Im März sollen die Atheismus-Tage stattfinden. Aus diesem Anlass kann ein Journalist von Charlie Hebdo den polnischen Sejm besuchen. Solche Provokation verletzt das Recht und ist wider die Verfassung.
Angeblich Ende März – ich weiß nicht, wer diese Initiative ergriffen hat, aber sicher, wie immer in Sachen des Kampfes gegen den Katholizismus, hat Frau Wanda Nowicka (Vizepräsidentin des Sejm /MN/) die Initiative ergriffen, die ihre Funktion als Parlamentspräsidentin missbraucht – sollten im Sejm irgendwelche Atheismus-Tage stattfinden. Deren Gast soll angeblich irgendein Journalist aus der Redaktion der Zeitschrift Charlie Hebdo sein.
Wenn das wahr ist, dann stellen solche Veranstaltungen eine Ohrfeige für die Katholiken und auch für katholische Abgeordnete dar. Eine derartige Provokation verletzt auch das Recht, weil sich der Sejm als öffentliche Institution weder der Förderung noch der Bekämpfung einer Religion und insbesondere der polnischen katholischen Glaubensmehrheit anschließen kann.
Nunmehr ist es wider die Verfassung, die als Fundament des Polentums ein christliches Erbe der Nation aufzeigt.
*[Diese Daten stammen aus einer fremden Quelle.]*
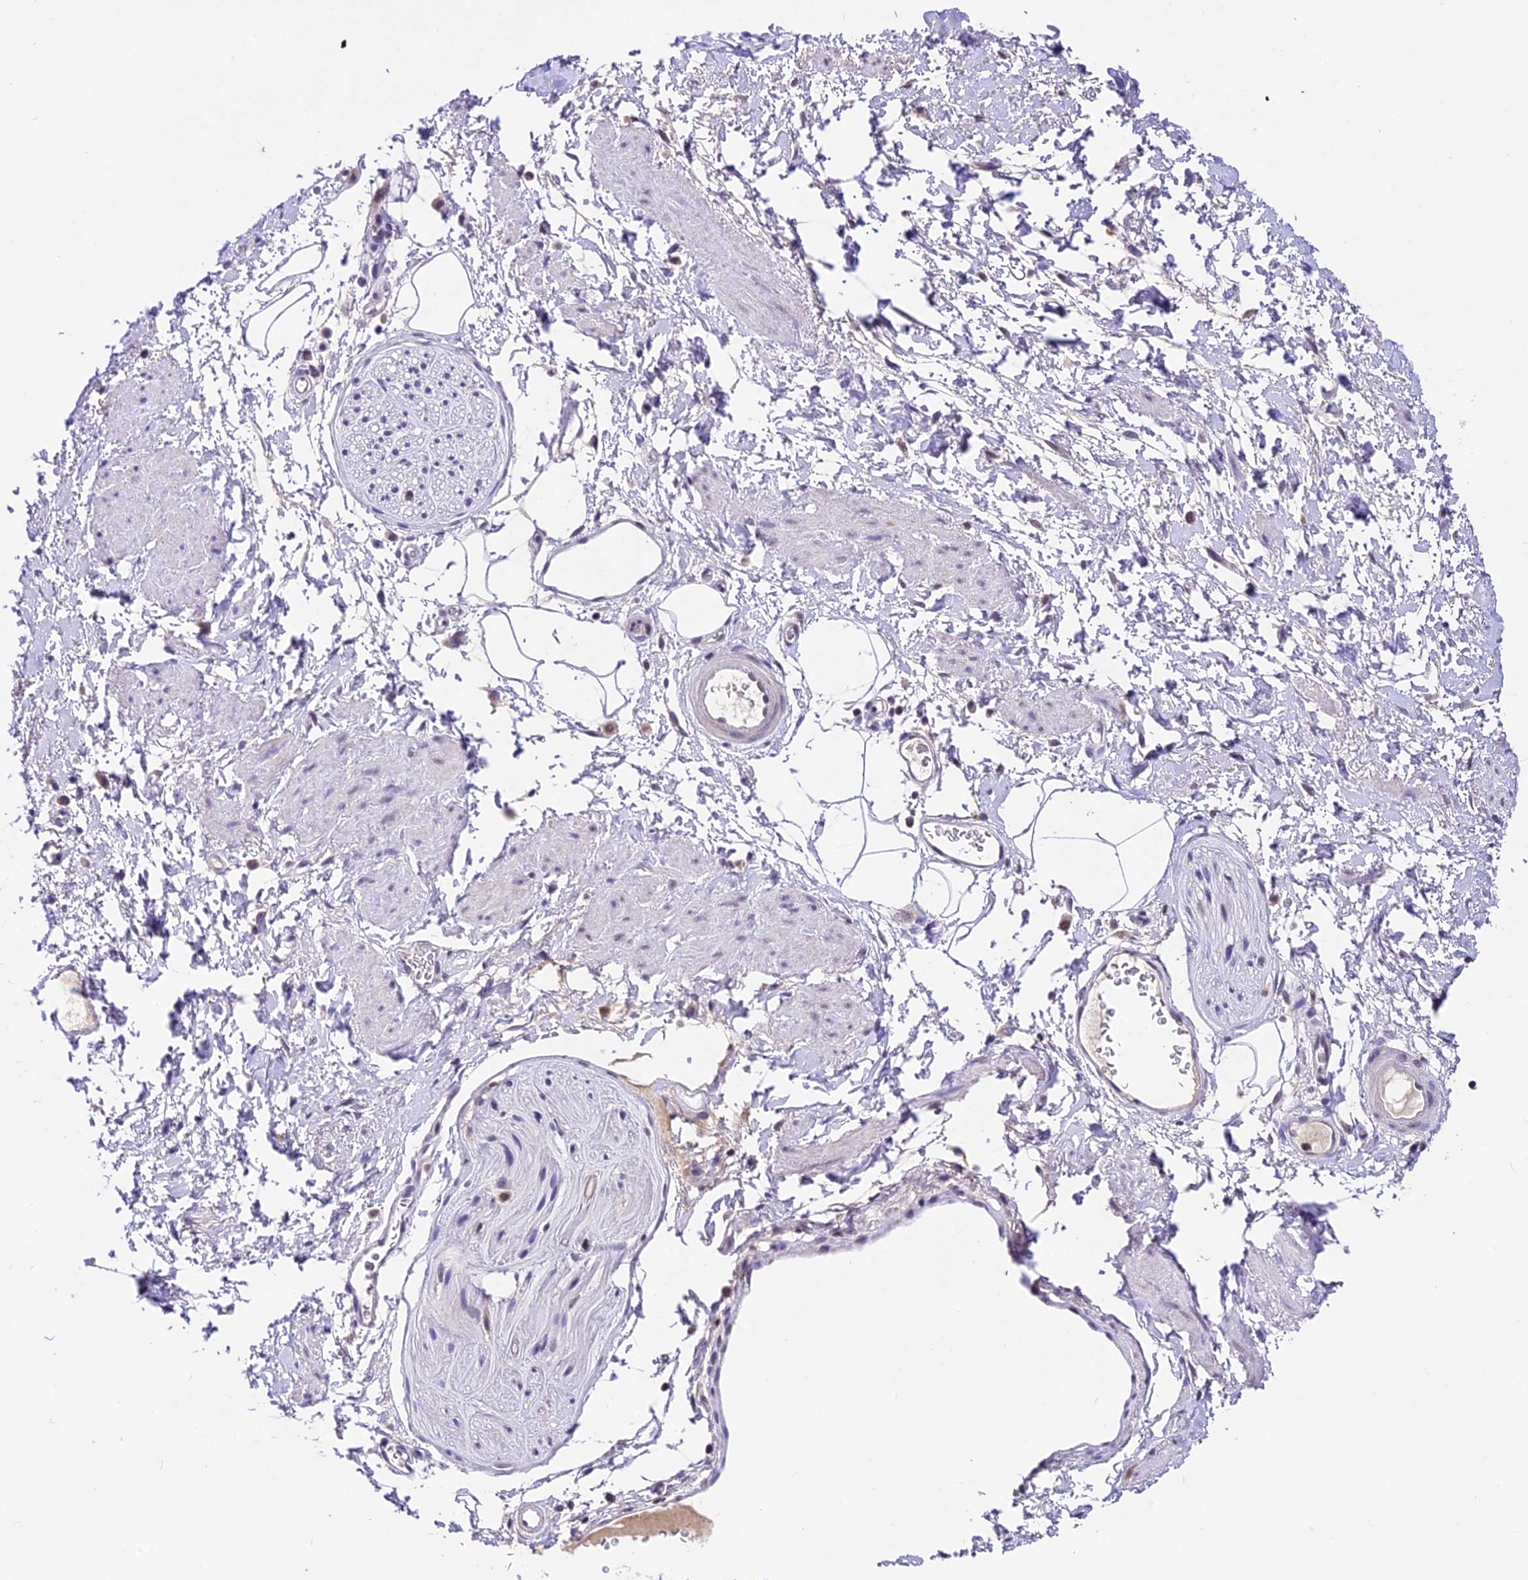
{"staining": {"intensity": "negative", "quantity": "none", "location": "none"}, "tissue": "adipose tissue", "cell_type": "Adipocytes", "image_type": "normal", "snomed": [{"axis": "morphology", "description": "Normal tissue, NOS"}, {"axis": "morphology", "description": "Adenocarcinoma, NOS"}, {"axis": "topography", "description": "Rectum"}, {"axis": "topography", "description": "Vagina"}, {"axis": "topography", "description": "Peripheral nerve tissue"}], "caption": "Immunohistochemical staining of benign adipose tissue reveals no significant staining in adipocytes. (DAB (3,3'-diaminobenzidine) immunohistochemistry (IHC) visualized using brightfield microscopy, high magnification).", "gene": "CARS2", "patient": {"sex": "female", "age": 71}}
Der Sejm vertritt alle Polen, diesen Ort für solche Provokationen und Happenings zur Verfügung zu stellen, ist unverschämt. Leider geschieht das sicherlich mit Zustimmung des Sejmpräsidenten Sikorski.
Journalisten des Blattes, das schwer und drastisch, höhnisch die Rechte und Religionsfreiheiten anderer bricht, hauptsächlich übrigens der Katholiken, sollte man eher mit Missbilligung begegnen. Diesen Personen, deren Tätigkeit in Polen strafrechtrelevant wäre, mit der Ehre eines Auftrittes im Sejm zu begegnen, stellt einen provokativen Missbrauch der Rechte durch eine unverschämte Minderheit dar.
Als Abgeordnete der Republik Polen protestiere ich gegen solche Einfälle. Ich hoffe, dass es nur Gerüchte sind, dass es nur um die Ablenkung Ihrer Aufmerksamkeit von der sehr guten Kampagne von Andrzej Duda (Präsidentschaftskandidat der rechts-konservativen Parteien /MN/) geht. Ich hoffe, dass es nicht zu dieser Demonstration der Verachtung für Polen und seine Bürger, Traditionen, die Verfassung sowie zur Verspottung des Sejm kommt.
Prof. Krystyna Pawłowicz"
Dabei übersieht die Abgeordnete Krystyna Pawłowicz, dass die weltanschauliche Neutralität im Sejm längst abhanden gekommen ist. Die Arbeit des Sejms wird unter anderen in folgenden Ausschüssen geführt:
- Parlamentarischer Ausschuss "Stop der Gender-Ideologie!"
- Parlamentarischer Ausschuss für Katholische Soziallehre
- Parlamentarischer Ausschuss gegen die Atheisierung Polens
- Parlamentarischer Ausschuss der Mitglieder und Sympathisanten der Bewegung Licht-Leben, der Katholischen Aktion sowie der Gesellschaft Katholischer Familien
- Parlamentarischer Ausschuss zum Schutz der Christen in der Welt
Nicht minder interessant ist ein Kommentar in der an sich neutralen Zeitschrift Polityka, der unter der Überschrift "Werden die Freimaurer den Sejm erobern?" schreibt:
"Über die Schädlichkeit des Atheismus ist viel bekannt, bis zum Überdruss spricht man darüber im Religionsunterricht, in Predigten, Homilien und bei Radio Maryja. Es ist bekannt, dass der Atheismus dem gesunden Menschenverstand widerspricht, weil er den Sinn der Existenzberechtigung der Priester, Bischöfe und Kardinäle in Frage stellt und sich auf einen Glauben stützt, der den Erkenntnissen der modernen kirchlichen Wissenschaften trotzt. Dabei verbreitet er einen primitiven Glauben an die Nichtexistenz Gottes, obwohl er sie nicht beweisen kann. Es ist also nicht verwunderlich, dass die sich nähernden Atheismus-Tage in Warschau in einigen Gläubigenkreisen eine ernste Unruhe wecken, die in ungebremste verbale Aggressionen mündet."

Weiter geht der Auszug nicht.